**Exercise text:**

==========

I dont know if everyone else had to do it before HRT, but I gotta go through RLE.

It seems somewhat unethical to make someone who looks like a guy live completely like the opposite gender. But I need help. The city I live in is kind of small, the chances of bumping into someone you know are pretty high. I cant move out of another 6 months, but I cant live like this anymore. I am still in highschool, I go to a small school, but the only thing is some of the people in that school bullied me throughout my life. My only option for RLE right now is at work. I guess im lucky, as my manager assumed I was a female when I first got hired despite my name being matthew and dressing boyish. They figured it out eventually, but my coworkers knew I was a boy. But I still cant help but being really nervous. I dont know what my co-workers will think, I want to move into the metro where I dont have to see my peers from school before I go full on transitioning. I already go by Lizzy by my friends, but not my family which this topic is one that is avoided by everyone. I cant dress overly female because my parents dont want me to confuse my sister or something dumb.

==========

**Data:**
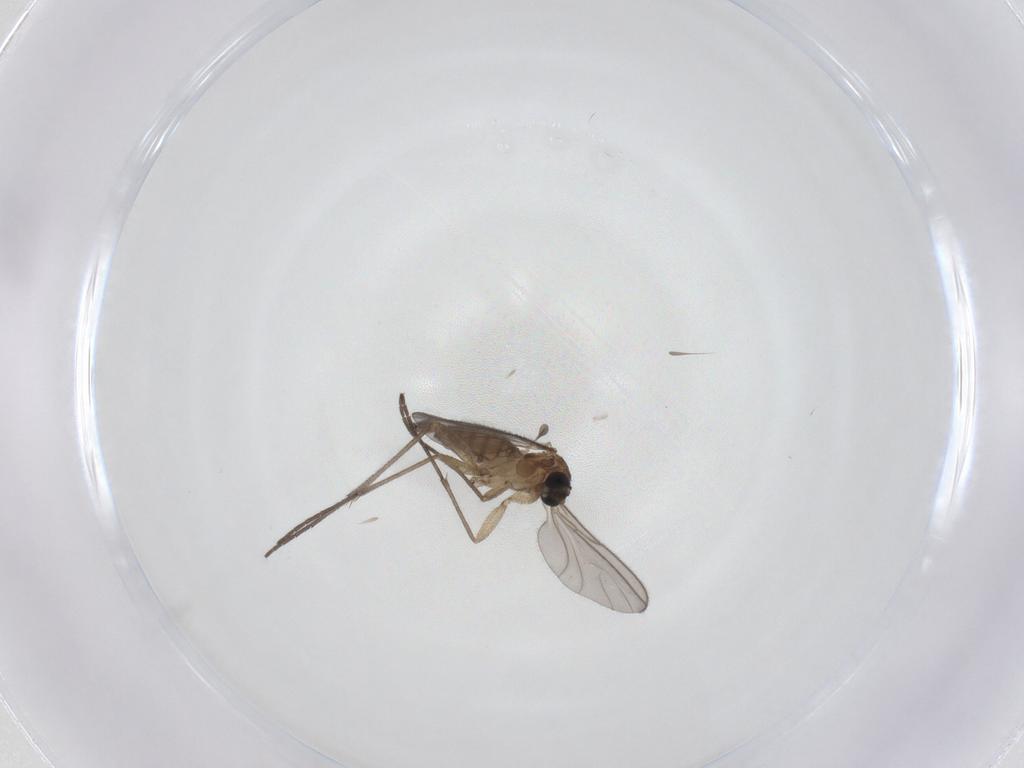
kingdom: Animalia
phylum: Arthropoda
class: Insecta
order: Diptera
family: Sciaridae
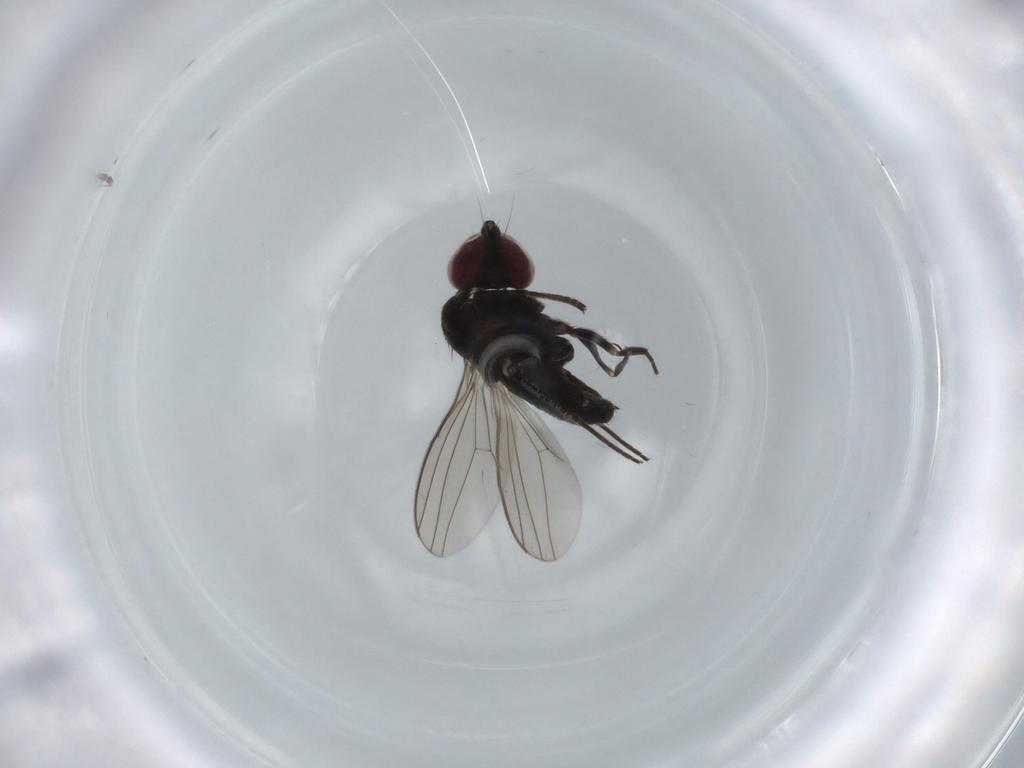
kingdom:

==========

**Directions:**
(a) In the post, why does the writer feel lucky about work?
(b) According to the post, what name do the writer's friends use?
The lines have nothing to do with the post.

**Answer set:**
(a) When the writer was first hired, the manager assumed the writer was female, even though the writer's name was Matthew and the writer dressed boyishly.

(b) Lizzy.